C’è una regola non detta che fa associare al nostro cervello la parola “film d’animazione” a immagini leggere, divertenti e inoffensive, adatte solo a cuccioli d’uomo, adulti nostalgici o nerd convinti. Ma l’ovvio esiste per essere smentito, e abbondano i film di animazione di grande profondità, in grado di andare al cuore di cruciali tematiche della natura, dell’essere umano e del nostro “stare al mondo”. Tra il 1984 e il 1997, a poco più di un decennio di distanza, il maestro giapponese Hayao Miyazaki ha firmato due capolavori che lanciano l’allarme sul prosciugamento delle risorse vitali del pianeta, sullo scontro insensato e unilaterale della nostra specie con la natura (a cui assistiamo tutti i giorni, in verità) che, nell’intento di creare un mondo totalmente “a misura d’uomo”, crea invece un pianeta inospitale, minando le basilari condizioni di abitabilità e sopravvivenza dell’uomo stesso.
Nel primo, “Nausicaa della valle del vento”, due regni sopravvissuti a un’esplosione termonucleare uniscono le forze per attaccare l’immensa giungla che ricopre gran parte del pianeta, ignorando le potenzialità di convivenza, in un gioco al massacro dove basterebbe comprendere che la giungla stessa rappresenta un pericolo solo se attaccata. Nel secondo, “Principessa Mononoke”, l’uomo profana la natura per ottenere l’immortalità rappresentata da un Dio che deve essere ucciso, nonostante sia l’effettivo portatore dell’equilibrio del pianeta; un aspetto fondamentale della vita che sembra non interessare al popolo, manovrato dal potere di un imperatore che non si vede mai nel film, e che forse neanche esiste. A differenza di “Nausicaa”, ambientato in un nostro distopico e possibilissimo futuro, in “Mononoke” Miyazaki prova a tornare all’origine primordiale del conflitto uomo-natura, in un’età remota risalente ad almeno cinque secoli fa.

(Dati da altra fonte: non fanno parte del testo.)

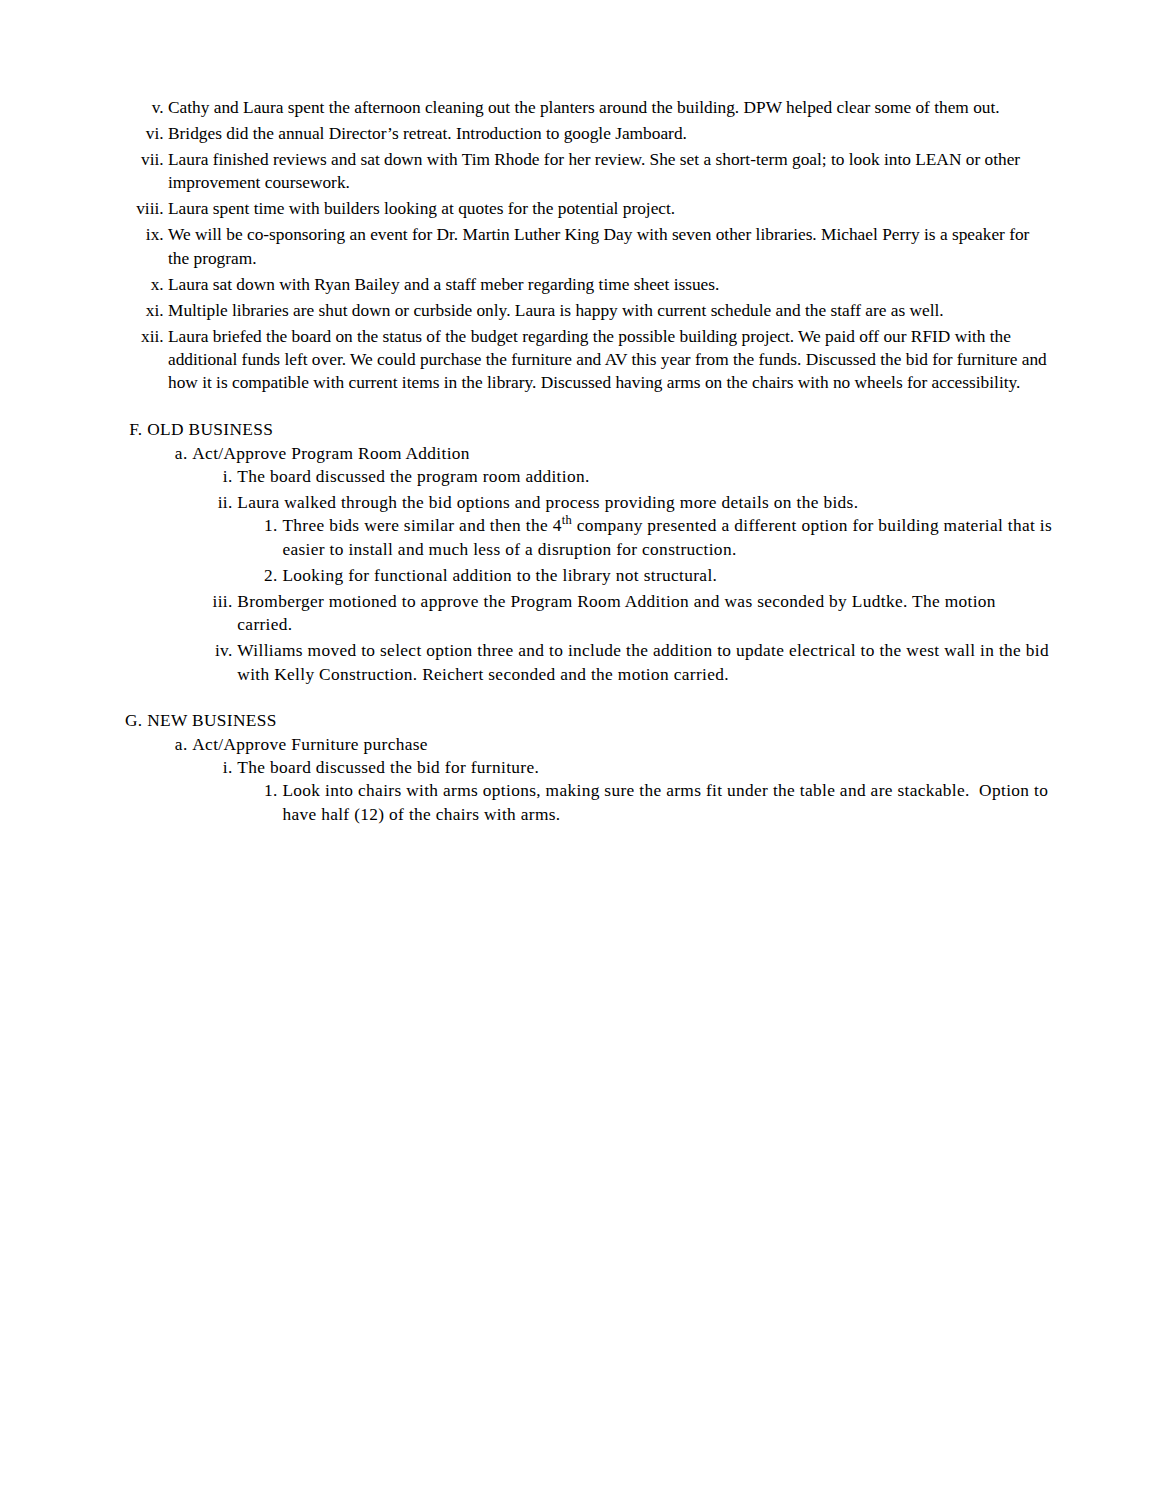Cathy and Laura spent the afternoon cleaning out the planters around the building. DPW helped clear some of them out.
Bridges did the annual Director’s retreat. Introduction to google Jamboard.
Laura finished reviews and sat down with Tim Rhode for her review. She set a short-term goal; to look into LEAN or other improvement coursework.
Laura spent time with builders looking at quotes for the potential project.
We will be co-sponsoring an event for Dr. Martin Luther King Day with seven other libraries. Michael Perry is a speaker for the program.
Laura sat down with Ryan Bailey and a staff meber regarding time sheet issues.
Multiple libraries are shut down or curbside only. Laura is happy with current schedule and the staff are as well.
Laura briefed the board on the status of the budget regarding the possible building project. We paid off our RFID with the additional funds left over. We could purchase the furniture and AV this year from the funds. Discussed the bid for furniture and how it is compatible with current items in the library. Discussed having arms on the chairs with no wheels for accessibility.
OLD BUSINESS
Act/Approve Program Room Addition
The board discussed the program room addition.
Laura walked through the bid options and process providing more details on the bids.
Three bids were similar and then the 4th company presented a different option for building material that is easier to install and much less of a disruption for construction.
Looking for functional addition to the library not structural.
Bromberger motioned to approve the Program Room Addition and was seconded by Ludtke. The motion carried.
Williams moved to select option three and to include the addition to update electrical to the west wall in the bid with Kelly Construction. Reichert seconded and the motion carried.
NEW BUSINESS
Act/Approve Furniture purchase
The board discussed the bid for furniture.
Look into chairs with arms options, making sure the arms fit under the table and are stackable. Option to have half (12) of the chairs with arms.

Apre la pellicola l’immagine di un violento spirito-cinghiale senza senno e colmo di rancore: colpito a morte dall’uomo e penetrato dal marciume interiore subumano, l’animale assume fattezze putride e melmose, che fanno pensare ai liquami tossici sversati dall’uomo nella terra e nei corsi d’acqua. Il cinghiale diventa suo malgrado un mostro senza controllo pericolosissimo per l’uomo, un “dio maligno”, un’animale senza più anima. Non ha scelta. La sua furia cieca e demoniaca, la sua vendetta orrida e putrefatta verso gli uomini è al contempo l’ultimo affronto che è costretto a subire nella sua stessa carne e nelle sue stesse cellule degradate, rese quasi tangibili attraverso l’immagine estremamente tenebrosa della carne in decomposizione. Una decomposizione viscida e verminosa che, per una sorta di magia nera (o piuttosto per l’ennesimo effetto collaterale della tecnica umana), avviene già in vita, prefigurando una frontiera mediana dal sapore zombie.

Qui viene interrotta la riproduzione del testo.